Certains prennent sûrement la pilule bleu comme une expérience de la vie de seropo, quand vous prendrez aussi la pilule rouge vous comprendrez (et la pilule blanche du norvir). La fatigue continuelle, l’observance, le rappel chaque jour que votre vie dépend de ces pilules, pas seulement votre vie sexuelle , mais votre vie entière. Et votre vie entière dépend aussi de la discrétion avec laquelle vous devez ou pouvez les prendre. A qui vous en parlerez et à quel moment? Et le système actuel ne vous épargne pas sur l’intrusion. Votre séropositivité sue, connue, outrageusement dévoilée, votre ascension professionnelle est terminée. Mais bon un rassemblement pour ça? Non, c’est juste pour dénoncer la police, “cette bande de meurtriers”, “de barbare”, “d’ignares”.

Et voilà, la deuxième fois où aujourd’hui je me suis senti victime. Vous avez dans votre appel arraché nos vies et nos expériences de nos voix. Sans même nous citer. Alors que Act up-Paris est au front depuis 30 ans contre le VIH et les discriminations. Vous parlez de nos vies à nos places pour soutenir un homme, certes un bonhomme, dans tout les sens du terme, vu son engagement dans la mobilisation politique contre ce gouvernement réactionnaire, mais qui ne vit pas ce que l’on vit nous, la sérophobie, ou l ‘obligation au silence. Et même si je rêverai de dire ce genre de phrase à un flic, s’il me tapait car je connais leur ignorance, cela n’arrivera pas ,car je sais ce qui serait arrivé comme n’importe quel séropo le sait. Exactement comme ce que les personnes racisées partagent des connaissances intrinsèques des discriminations subies dans un système de domination permanent. Et puis au fond, nous ne souhaiterions pas notre etat même à notre propre ennemis parce que l’on sait ce que ça veut dire. 
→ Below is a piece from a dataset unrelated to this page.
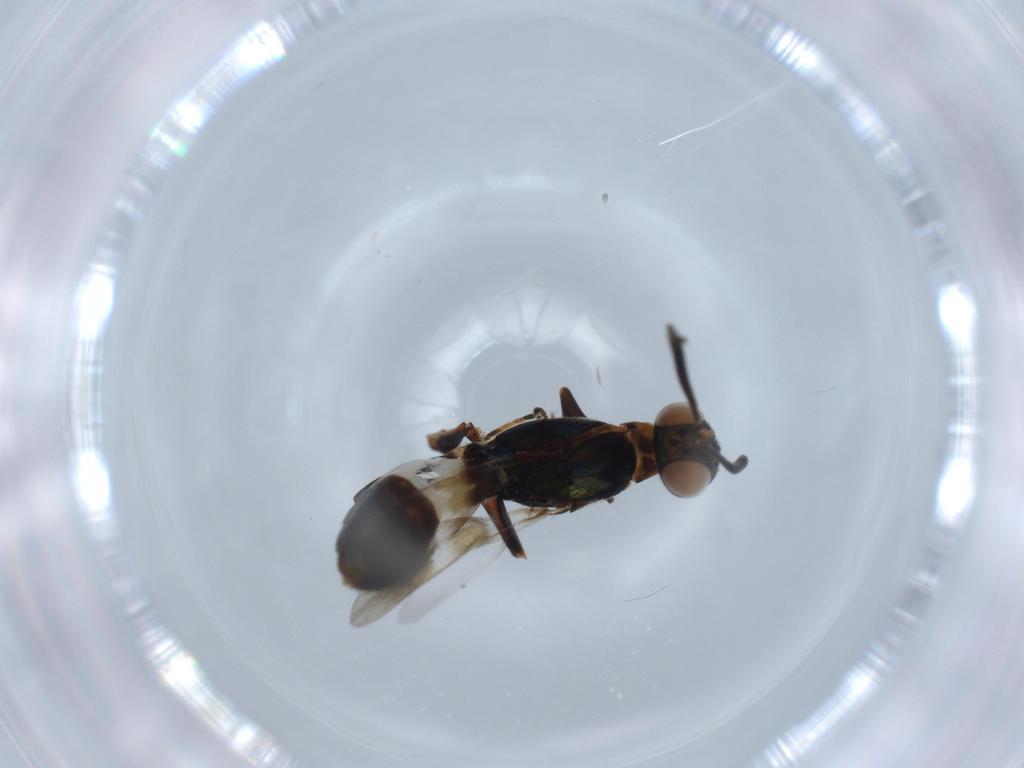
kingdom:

Je vais donc terminer en espérant que mon outing filmé en tant que pédé et séropo en amène d’autres peut- être plus médiatiques par exemple sur LCI, plus politiques à le faire ou bien amène les séropo qui ne s’affichent comme une fierté d’être encore en vie à au moins y réfléchir. Comme le dis, encore une fois, l’appel, non, nous ne sommes pas des virus ambulants, des bombes humaines.
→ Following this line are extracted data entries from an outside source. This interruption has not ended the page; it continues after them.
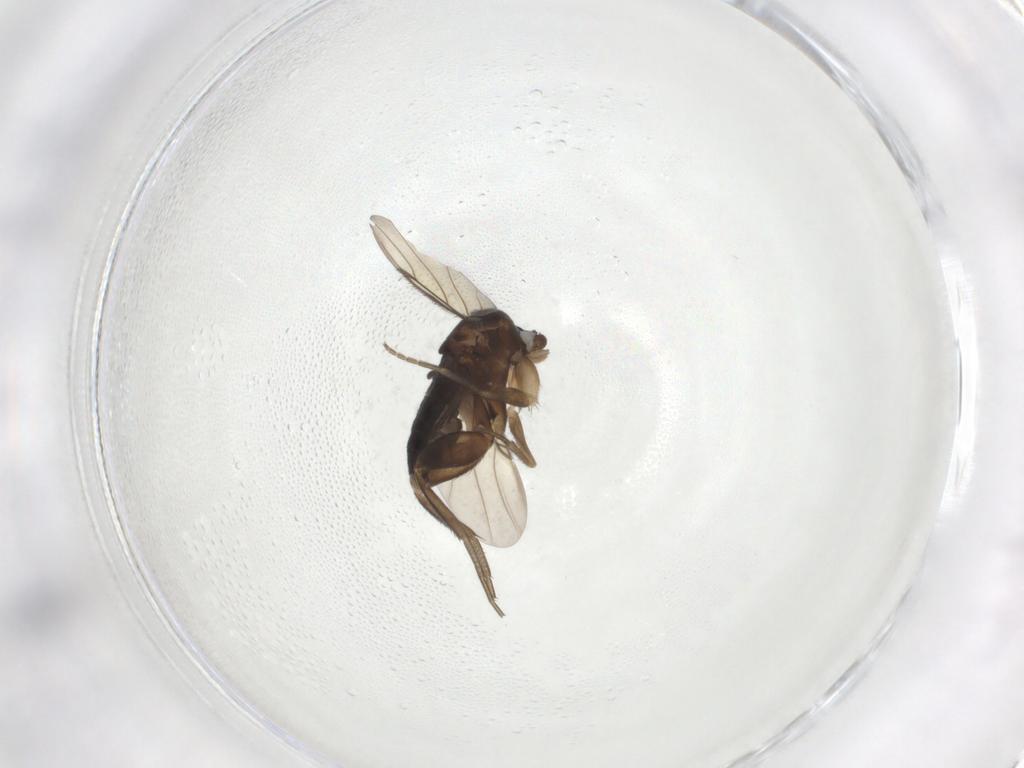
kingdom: Animalia
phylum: Arthropoda
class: Insecta
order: Diptera
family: Phoridae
Je terminerai aussi ce discours en vous rappelant que nous sommes reuni ici comme si les seropo n’etait que des victimes et que nous n’avions d’autre solution qu’un rassemblement. 

Or, aujourd’hui, on a toutes les connaissances pour mettre fin à la pandémie et prendre soin des personnes vivant avec le VIH mais on ne les met pas en oeuvre parce que, dans les esprits, les solutions ne sont pas connues et que l’action publique est conservatrice et réactionnaire. Ce qui est scandaleux dans cette histoire c’est qu’on entretient une psychose d’un autre temps que ce soit par une manipulation de la peur ou par une victimisation des personnes. Nous avons pour resoudre cette crise, besoin d’un accès au depistage, l’acces au medicament pour touTEs, tout le temps et sans contrainte. 

Merci à toutes les associations amies qui se sont deplacées et comprennent notre combat, d’etre à nos cotés, nous, les seropo.